===== RECORD EXTRACTS =====
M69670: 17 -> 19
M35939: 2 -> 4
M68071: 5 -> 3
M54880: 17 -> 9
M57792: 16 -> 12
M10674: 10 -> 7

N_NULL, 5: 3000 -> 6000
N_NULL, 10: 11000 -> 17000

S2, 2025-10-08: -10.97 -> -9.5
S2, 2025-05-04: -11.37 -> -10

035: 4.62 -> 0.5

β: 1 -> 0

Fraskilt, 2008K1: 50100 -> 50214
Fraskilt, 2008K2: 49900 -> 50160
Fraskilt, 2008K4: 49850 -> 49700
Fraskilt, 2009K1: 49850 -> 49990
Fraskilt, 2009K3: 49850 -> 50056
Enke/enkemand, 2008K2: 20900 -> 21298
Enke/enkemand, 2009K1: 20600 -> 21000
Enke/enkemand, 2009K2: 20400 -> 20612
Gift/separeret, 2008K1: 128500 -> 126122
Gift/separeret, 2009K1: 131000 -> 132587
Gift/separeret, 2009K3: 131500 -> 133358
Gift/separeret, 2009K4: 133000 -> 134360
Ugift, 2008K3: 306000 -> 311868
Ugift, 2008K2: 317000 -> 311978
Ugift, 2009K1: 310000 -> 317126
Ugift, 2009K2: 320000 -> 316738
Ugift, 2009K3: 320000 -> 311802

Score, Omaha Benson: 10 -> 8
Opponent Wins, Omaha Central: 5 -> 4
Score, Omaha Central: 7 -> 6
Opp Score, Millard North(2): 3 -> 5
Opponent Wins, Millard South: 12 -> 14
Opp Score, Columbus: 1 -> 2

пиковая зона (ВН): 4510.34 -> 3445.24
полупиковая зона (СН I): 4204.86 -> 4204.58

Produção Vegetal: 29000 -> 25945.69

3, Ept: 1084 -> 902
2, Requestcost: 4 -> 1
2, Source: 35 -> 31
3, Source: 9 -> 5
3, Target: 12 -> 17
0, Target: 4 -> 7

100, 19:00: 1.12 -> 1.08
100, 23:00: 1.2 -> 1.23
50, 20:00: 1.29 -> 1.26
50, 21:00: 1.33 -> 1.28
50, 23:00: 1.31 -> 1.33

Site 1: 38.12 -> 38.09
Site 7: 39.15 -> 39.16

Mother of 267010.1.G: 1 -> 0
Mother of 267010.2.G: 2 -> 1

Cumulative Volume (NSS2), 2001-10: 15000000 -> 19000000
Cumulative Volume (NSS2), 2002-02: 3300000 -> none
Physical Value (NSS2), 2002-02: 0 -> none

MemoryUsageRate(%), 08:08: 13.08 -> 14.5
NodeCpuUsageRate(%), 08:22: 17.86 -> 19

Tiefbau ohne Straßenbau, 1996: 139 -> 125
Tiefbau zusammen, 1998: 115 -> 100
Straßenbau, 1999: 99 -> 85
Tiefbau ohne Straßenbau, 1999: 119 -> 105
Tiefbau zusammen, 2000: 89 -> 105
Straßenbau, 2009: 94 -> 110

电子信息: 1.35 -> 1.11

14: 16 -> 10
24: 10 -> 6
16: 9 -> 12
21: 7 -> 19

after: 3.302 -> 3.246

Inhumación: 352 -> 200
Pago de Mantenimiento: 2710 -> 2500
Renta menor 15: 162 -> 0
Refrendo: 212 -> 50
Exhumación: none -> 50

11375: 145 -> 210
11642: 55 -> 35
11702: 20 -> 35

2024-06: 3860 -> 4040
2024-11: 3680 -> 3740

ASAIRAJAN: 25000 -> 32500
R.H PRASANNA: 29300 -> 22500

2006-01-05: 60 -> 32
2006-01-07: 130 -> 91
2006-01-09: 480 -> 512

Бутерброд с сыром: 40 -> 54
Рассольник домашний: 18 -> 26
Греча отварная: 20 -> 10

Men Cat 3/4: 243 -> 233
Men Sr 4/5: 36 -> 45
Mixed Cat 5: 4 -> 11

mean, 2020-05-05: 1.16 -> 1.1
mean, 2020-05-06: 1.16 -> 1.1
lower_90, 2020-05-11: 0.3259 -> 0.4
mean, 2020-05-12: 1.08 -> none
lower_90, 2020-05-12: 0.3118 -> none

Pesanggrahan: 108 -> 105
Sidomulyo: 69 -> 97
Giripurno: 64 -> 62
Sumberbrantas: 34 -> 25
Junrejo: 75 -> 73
=====
### [TASK BRIEF]
Print all the entries exactly as written.

### [RESULT OF THE TASK]
M69670: 17 -> 19
M35939: 2 -> 4
M68071: 5 -> 3
M54880: 17 -> 9
M57792: 16 -> 12
M10674: 10 -> 7

N_NULL, 5: 3000 -> 6000
N_NULL, 10: 11000 -> 17000

S2, 2025-10-08: -10.97 -> -9.5
S2, 2025-05-04: -11.37 -> -10

035: 4.62 -> 0.5

β: 1 -> 0

Fraskilt, 2008K1: 50100 -> 50214
Fraskilt, 2008K2: 49900 -> 50160
Fraskilt, 2008K4: 49850 -> 49700
Fraskilt, 2009K1: 49850 -> 49990
Fraskilt, 2009K3: 49850 -> 50056
Enke/enkemand, 2008K2: 20900 -> 21298
Enke/enkemand, 2009K1: 20600 -> 21000
Enke/enkemand, 2009K2: 20400 -> 20612
Gift/separeret, 2008K1: 128500 -> 126122
Gift/separeret, 2009K1: 131000 -> 132587
Gift/separeret, 2009K3: 131500 -> 133358
Gift/separeret, 2009K4: 133000 -> 134360
Ugift, 2008K3: 306000 -> 311868
Ugift, 2008K2: 317000 -> 311978
Ugift, 2009K1: 310000 -> 317126
Ugift, 2009K2: 320000 -> 316738
Ugift, 2009K3: 320000 -> 311802

Score, Omaha Benson: 10 -> 8
Opponent Wins, Omaha Central: 5 -> 4
Score, Omaha Central: 7 -> 6
Opp Score, Millard North(2): 3 -> 5
Opponent Wins, Millard South: 12 -> 14
Opp Score, Columbus: 1 -> 2

пиковая зона (ВН): 4510.34 -> 3445.24
полупиковая зона (СН I): 4204.86 -> 4204.58

Produção Vegetal: 29000 -> 25945.69

3, Ept: 1084 -> 902
2, Requestcost: 4 -> 1
2, Source: 35 -> 31
3, Source: 9 -> 5
3, Target: 12 -> 17
0, Target: 4 -> 7

100, 19:00: 1.12 -> 1.08
100, 23:00: 1.2 -> 1.23
50, 20:00: 1.29 -> 1.26
50, 21:00: 1.33 -> 1.28
50, 23:00: 1.31 -> 1.33

Site 1: 38.12 -> 38.09
Site 7: 39.15 -> 39.16

Mother of 267010.1.G: 1 -> 0
Mother of 267010.2.G: 2 -> 1

Cumulative Volume (NSS2), 2001-10: 15000000 -> 19000000
Cumulative Volume (NSS2), 2002-02: 3300000 -> none
Physical Value (NSS2), 2002-02: 0 -> none

MemoryUsageRate(%), 08:08: 13.08 -> 14.5
NodeCpuUsageRate(%), 08:22: 17.86 -> 19

Tiefbau ohne Straßenbau, 1996: 139 -> 125
Tiefbau zusammen, 1998: 115 -> 100
Straßenbau, 1999: 99 -> 85
Tiefbau ohne Straßenbau, 1999: 119 -> 105
Tiefbau zusammen, 2000: 89 -> 105
Straßenbau, 2009: 94 -> 110

电子信息: 1.35 -> 1.11

14: 16 -> 10
24: 10 -> 6
16: 9 -> 12
21: 7 -> 19

after: 3.302 -> 3.246

Inhumación: 352 -> 200
Pago de Mantenimiento: 2710 -> 2500
Renta menor 15: 162 -> 0
Refrendo: 212 -> 50
Exhumación: none -> 50

11375: 145 -> 210
11642: 55 -> 35
11702: 20 -> 35

2024-06: 3860 -> 4040
2024-11: 3680 -> 3740

ASAIRAJAN: 25000 -> 32500
R.H PRASANNA: 29300 -> 22500

2006-01-05: 60 -> 32
2006-01-07: 130 -> 91
2006-01-09: 480 -> 512

Бутерброд с сыром: 40 -> 54
Рассольник домашний: 18 -> 26
Греча отварная: 20 -> 10

Men Cat 3/4: 243 -> 233
Men Sr 4/5: 36 -> 45
Mixed Cat 5: 4 -> 11

mean, 2020-05-05: 1.16 -> 1.1
mean, 2020-05-06: 1.16 -> 1.1
lower_90, 2020-05-11: 0.3259 -> 0.4
mean, 2020-05-12: 1.08 -> none
lower_90, 2020-05-12: 0.3118 -> none

Pesanggrahan: 108 -> 105
Sidomulyo: 69 -> 97
Giripurno: 64 -> 62
Sumberbrantas: 34 -> 25
Junrejo: 75 -> 73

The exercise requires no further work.